BACKGROUND: Bronchopulmonary dysplasia (BPD) is chronic lung disease of prematurity and pulmonary hypertension (PH) is a major contributor to morbidity and mortality in BPD patients. Nitric oxide (NO) is a vasodilator and apoptotic mediator made by NO synthase (NOS). NOS is inhibited by asymmetric dimethylarginine (ADMA), and dimethylarginine dimethylaminohydrolase (DDAH) hydrolyzes ADMA. Previously, in a BPD patient cohort, we identified single nucleotide polymorphism (SNP) DDAH1 rs480414 (G > A) that was protective against developing PH. This study aims to determine functional consequences of the DDAH1 SNP in lymphoblastoid cell lines (LCLs) derived from neonatal cord blood.
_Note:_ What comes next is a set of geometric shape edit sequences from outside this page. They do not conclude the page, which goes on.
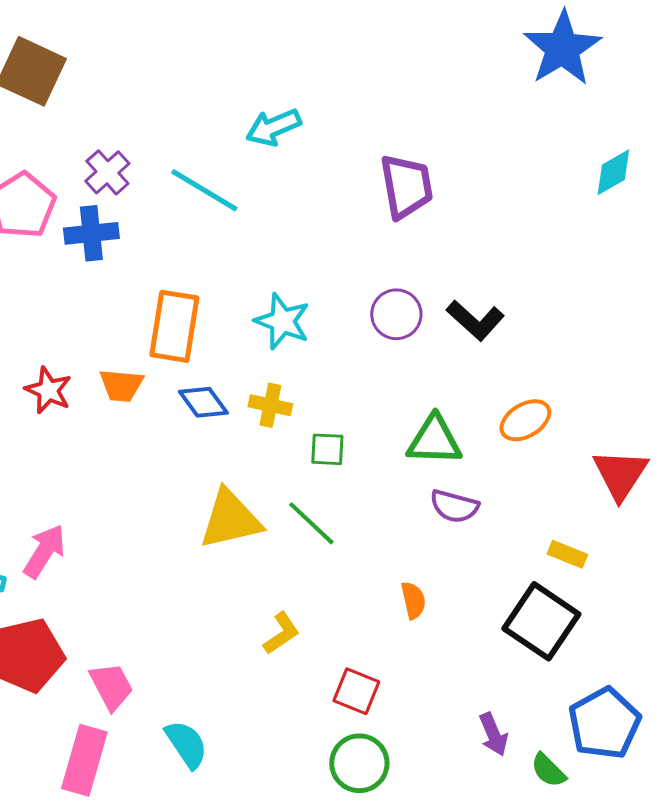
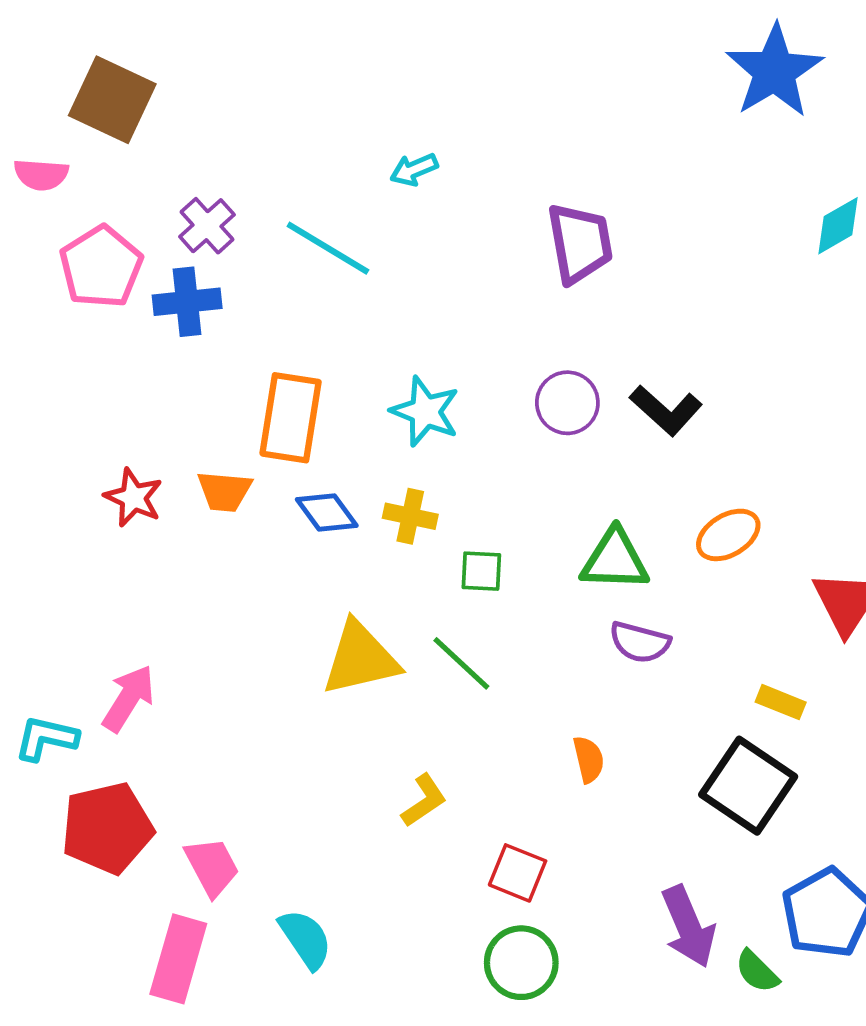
cyan arrow: (273, 127) -> (414, 170), size x0.7
purple arrow: (493, 734) -> (688, 927), size x1.5

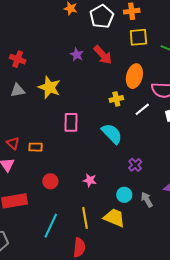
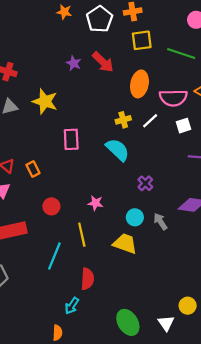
yellow cross: (116, 99) -> (123, 120), moved
orange rectangle: (36, 147) -> (33, 169), turned 64
yellow line: (85, 218) -> (82, 235), moved

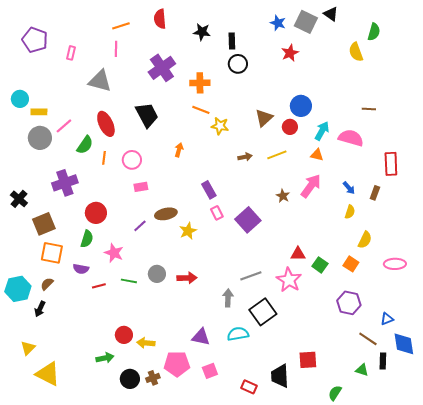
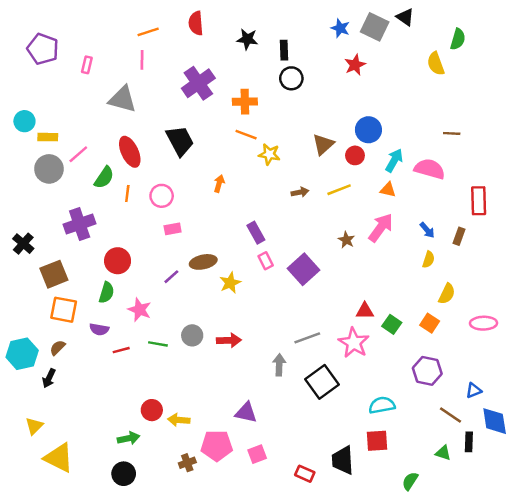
cyan semicircle: (238, 334) -> (382, 405), moved
black circle: (130, 379) -> (124, 474), moved

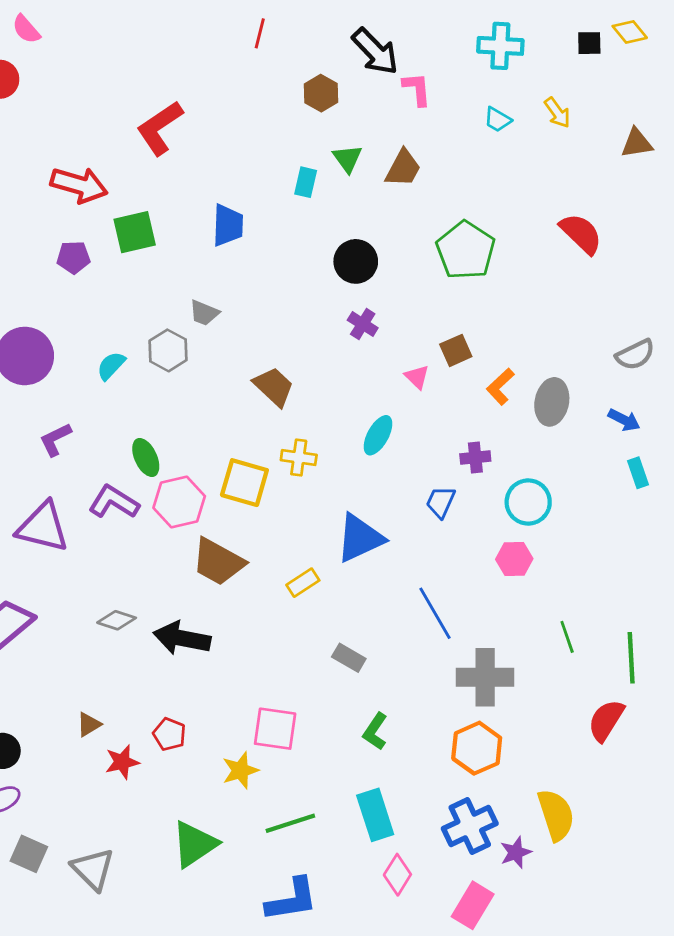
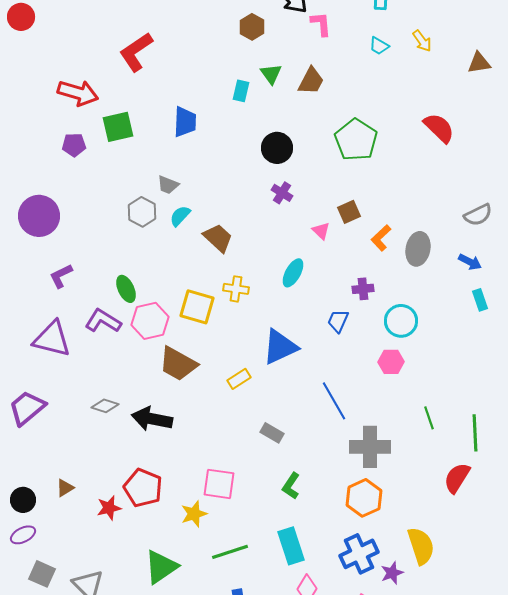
cyan semicircle: (111, 366) -> (180, 216), moved
brown triangle: (89, 724) -> (65, 488), moved
red pentagon: (169, 734) -> (143, 488), size x1.6

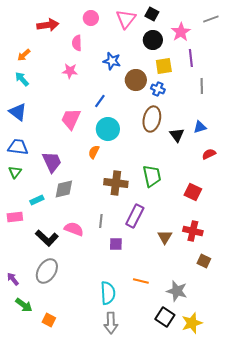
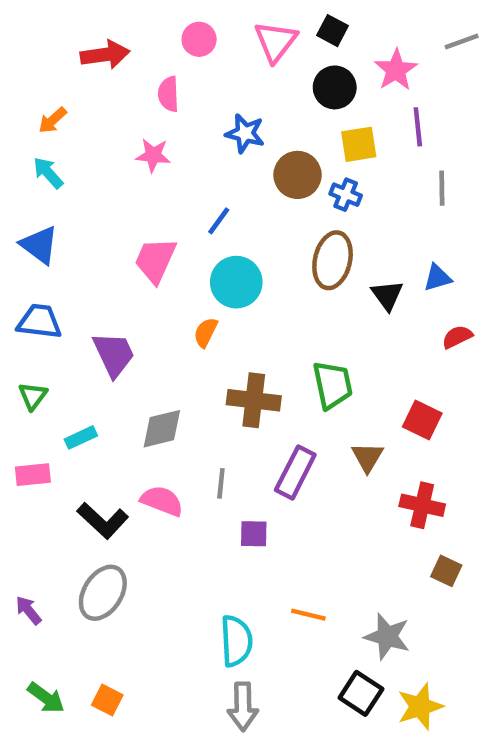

We tested the hypothesis that DDAH1 SNP (AA) results in DDAH1 gain of function, leading to greater NO-mediated apoptosis compared to DDAH1 wild-type (GG) in LCLs. METHODS: LCLs were analyzed by Western blot (DDAH1, cleaved and total caspase-3 and -8, and ß-actin), and RT-PCR (DDAH1, iNOS). Cell media assayed for nitrites with chemiluminescence NO analyzer, and conversion of ADMA to L-citrulline was measured by spectrophotometry. RESULTS: LCLs with DDAH1 SNP had similar levels of DDAH1 protein and mRNA expression, as well as DDAH activity, compared to DDAH1 WT LCLs. There were also no changes in cleaved caspase-3 and -8 protein levels. LCLs with DDAH1 SNP had similar iNOS mRNA expression. Nitrite levels in media were lower for DDAH1 SNP LCLs compared to DDAH1 WT LCLs (p < 0.05). CONCLUSION: Contrary to our hypothesis, we found that NO production was lower in DDAH1 SNP LCLs, indicative of a loss of function phenotype.